OVERVIEW | 1 APRIL 2021
The current escalation in the fighting in Harad and Abs districts in Hajjah Governate continue to force many Yemenis to abandon their homes and seek safety in nearby areas. It is estimated that during the past two weeks more than 200 families (around 1,200 individuals) have been forcibly displaced and have sought refuge in existing IDP hosting sites in the governorate. Most newly displaced families have settled on sites located in four sub-districts, namely: Bany Thawab, Alwasat, Qutuba and Al-Bitariah in Abs district.
DISPLACED POPULATION AND NEEDS
Following the new displacements, UNHCR’s partner, Rawabi AL-Nahdah Developmental Foundation (RADF) conducted a Rapid Needs Assessment to evaluate the urgent protection needs of those forcibly displaced. So far, since 15 March, some 679 individuals (97 families) have been assessed.
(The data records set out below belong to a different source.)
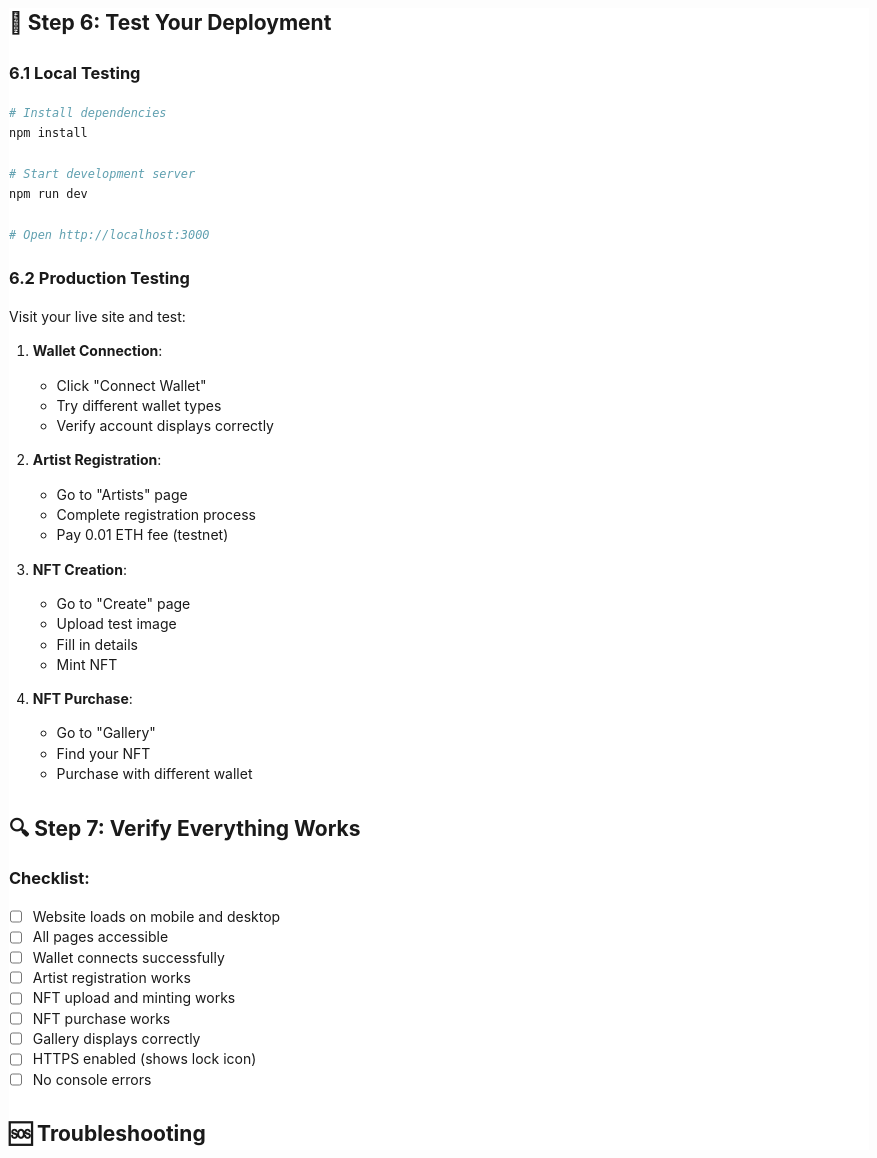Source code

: ## 🎯 Step 6: Test Your Deployment

### 6.1 Local Testing
```bash
# Install dependencies
npm install

# Start development server
npm run dev

# Open http://localhost:3000
```

### 6.2 Production Testing

Visit your live site and test:

1. **Wallet Connection**:
   - Click "Connect Wallet"
   - Try different wallet types
   - Verify account displays correctly

2. **Artist Registration**:
   - Go to "Artists" page
   - Complete registration process
   - Pay 0.01 ETH fee (testnet)

3. **NFT Creation**:
   - Go to "Create" page
   - Upload test image
   - Fill in details
   - Mint NFT

4. **NFT Purchase**:
   - Go to "Gallery"
   - Find your NFT
   - Purchase with different wallet

## 🔍 Step 7: Verify Everything Works

### Checklist:
- [ ] Website loads on mobile and desktop
- [ ] All pages accessible
- [ ] Wallet connects successfully
- [ ] Artist registration works
- [ ] NFT upload and minting works
- [ ] NFT purchase works
- [ ] Gallery displays correctly
- [ ] HTTPS enabled (shows lock icon)
- [ ] No console errors

## 🆘 Troubleshooting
The initial findings show that children and women represent 81% of the displaced population, with 31% of the assessed households (HH) being headed by women. Most newly displaced families have settled in existing IDP sites in Abs district, joining relatives who had been previously displaced.
New arrivals have shown to further increase pressure on scarce services and resources shared by the already vulnerable populations residing on these sites. The lack of health and WASH services, as well as poor shelter conditions and constant shortage of food are increasing the vulnerability of those having found refuge in these informal settlements.
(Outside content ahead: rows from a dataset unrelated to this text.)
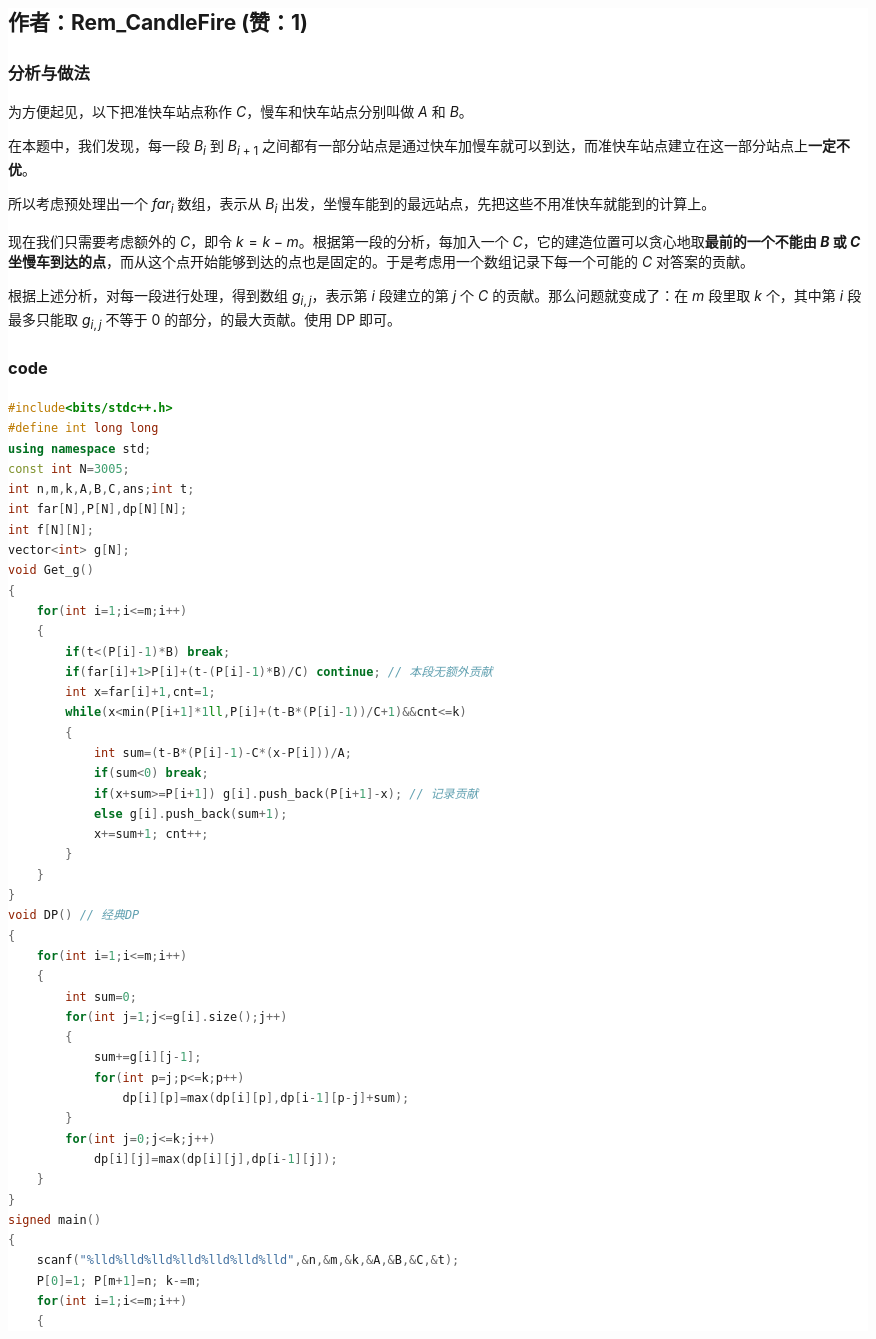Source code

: 
## 作者：Rem_CandleFire (赞：1)

### 分析与做法

为方便起见，以下把准快车站点称作 $C$，慢车和快车站点分别叫做 $A$ 和 $B$。

在本题中，我们发现，每一段 $B_i$ 到 $B_{i+1}$ 之间都有一部分站点是通过快车加慢车就可以到达，而准快车站点建立在这一部分站点上**一定不优**。

所以考虑预处理出一个 $far_i$ 数组，表示从 $B_i$ 出发，坐慢车能到的最远站点，先把这些不用准快车就能到的计算上。

现在我们只需要考虑额外的 $C$，即令 $k=k-m$。根据第一段的分析，每加入一个 $C$，它的建造位置可以贪心地取**最前的一个不能由 $B$ 或 $C$ 坐慢车到达的点**，而从这个点开始能够到达的点也是固定的。于是考虑用一个数组记录下每一个可能的 $C$ 对答案的贡献。

根据上述分析，对每一段进行处理，得到数组 $g_{i,j}$，表示第 $i$ 段建立的第 $j$ 个 $C$ 的贡献。那么问题就变成了：在 $m$ 段里取 $k$ 个，其中第 $i$ 段最多只能取 $g_{i,j}$ 不等于 $0$ 的部分，的最大贡献。使用 DP 即可。

### code
```cpp
#include<bits/stdc++.h>
#define int long long
using namespace std;
const int N=3005;
int n,m,k,A,B,C,ans;int t;
int far[N],P[N],dp[N][N]; 
int f[N][N];
vector<int> g[N];
void Get_g()
{
	for(int i=1;i<=m;i++)
	{
		if(t<(P[i]-1)*B) break;
		if(far[i]+1>P[i]+(t-(P[i]-1)*B)/C) continue; // 本段无额外贡献
		int x=far[i]+1,cnt=1;
		while(x<min(P[i+1]*1ll,P[i]+(t-B*(P[i]-1))/C+1)&&cnt<=k)
		{
			int sum=(t-B*(P[i]-1)-C*(x-P[i]))/A;
			if(sum<0) break;
			if(x+sum>=P[i+1]) g[i].push_back(P[i+1]-x); // 记录贡献 
			else g[i].push_back(sum+1);
			x+=sum+1; cnt++;
		}
	}
}
void DP() // 经典DP 
{
	for(int i=1;i<=m;i++)
	{
		int sum=0;
		for(int j=1;j<=g[i].size();j++)
		{
			sum+=g[i][j-1];
			for(int p=j;p<=k;p++)
				dp[i][p]=max(dp[i][p],dp[i-1][p-j]+sum);
		}
		for(int j=0;j<=k;j++)
			dp[i][j]=max(dp[i][j],dp[i-1][j]);
	}
}
signed main()
{
	scanf("%lld%lld%lld%lld%lld%lld%lld",&n,&m,&k,&A,&B,&C,&t);
	P[0]=1; P[m+1]=n; k-=m;
	for(int i=1;i<=m;i++)
	{
```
Inadequate shelter conditions on sites are forcing male and female family members to live separately in gender segregated areas and in makeshift and crowded shelters, placing a further burden on displaced families. This is triggering increasing tensions within the community given the lack of privacy when a husband visits his wife and children in female designated shelters, causing separation of family members (including children from one of their parents). Lack of privacy and safe access to WASH facilities represent a major challenge, particularly for women.
Additionally, children are not attending schools due to littler or no space in classrooms as well as long distance from sites to schools. Instead many children are being tasked to fetch water for their families.
The findings further show that needs are vast and across all sectors, including health, shelter, non-food items (NFIs), protection, and food security, for the newly displaced but also for the existing populations on sites. Some 95 families (570 individuals) are in urgent need of shelter assistance, NFIs, and cash to buy food, while some 90 households have reported not having access to WASH facilities. The assessments also revealed that at least five elderly persons with chronic medical conditions require urgent health interventions.
As armed clashes continue, UNHCR partners will continue assessing the needs of those currently displaced as well as newly displaced populations to inform about the most urgent interventions.